● **Your tasks**:
1. Check each statement against the Go link grabber page and answer yes or no, quoting the exact words that decide it: (a) The program takes the web address as a command line argument. (b) The author had written programs like this one before. (c) The program uses defer to close the response body.
2. Write the code that follows the last line of the Go link grabber program.
┌─ Text provided
HTML Link Grabber (GoLang)
This program takes in a web address as a command line argument. Then goes and gets that page and then prints out all of the links to other pages. While not all that useful, it was a good first step into web programming.
Credit for this goes to Jack Canty’s website because I’ve never written anything like this. His can be found here.
package main
import (
"fmt"
"flag"
"net/http"
"os"
"io"
"golang.org/x/net/html"
)
func main() {
flag.Parse()
arg := flag.Args()
fmt.Println(arg)
if len(arg) == 0 {
fmt.Printf("Enter a page\nex. \"http://google.com\"")
os.Exit(1)
}
data, error := http.Get(arg[0])
if error != nil {
return
}
defer data.Body.Close()
links := collectLinks(data.Body)
└─
┌─ Extracted records
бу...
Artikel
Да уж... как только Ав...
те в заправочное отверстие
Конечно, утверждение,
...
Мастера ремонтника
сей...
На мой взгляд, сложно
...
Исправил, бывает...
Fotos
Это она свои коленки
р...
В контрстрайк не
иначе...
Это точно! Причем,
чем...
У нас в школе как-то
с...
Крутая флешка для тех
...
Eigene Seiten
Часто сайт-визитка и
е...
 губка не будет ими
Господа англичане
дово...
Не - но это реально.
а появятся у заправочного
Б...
└─
● **Answers by task**:
1.
(a) Yes: "This program takes in a web address as a command line argument."
(b) No: "because I’ve never written anything like this."
(c) Yes: "defer data.Body.Close()"

2.
for _, link := range(links) {
fmt.Printf("\t")
fmt.Println(link)
}
}
func collectLinks(httpBody io.Reader) []string {
links := make([]string, 0)
page := html.NewTokenizer(httpBody)
for {
tokenType := page.Next()
if tokenType == html.ErrorToken {
return links
}
token := page.Token()
if tokenType == html.StartTagToken && token.DataAtom.String() == "a" {
for _, attr := range token.Attr {
if attr.Key == "href" {
links = append(links, attr.Val)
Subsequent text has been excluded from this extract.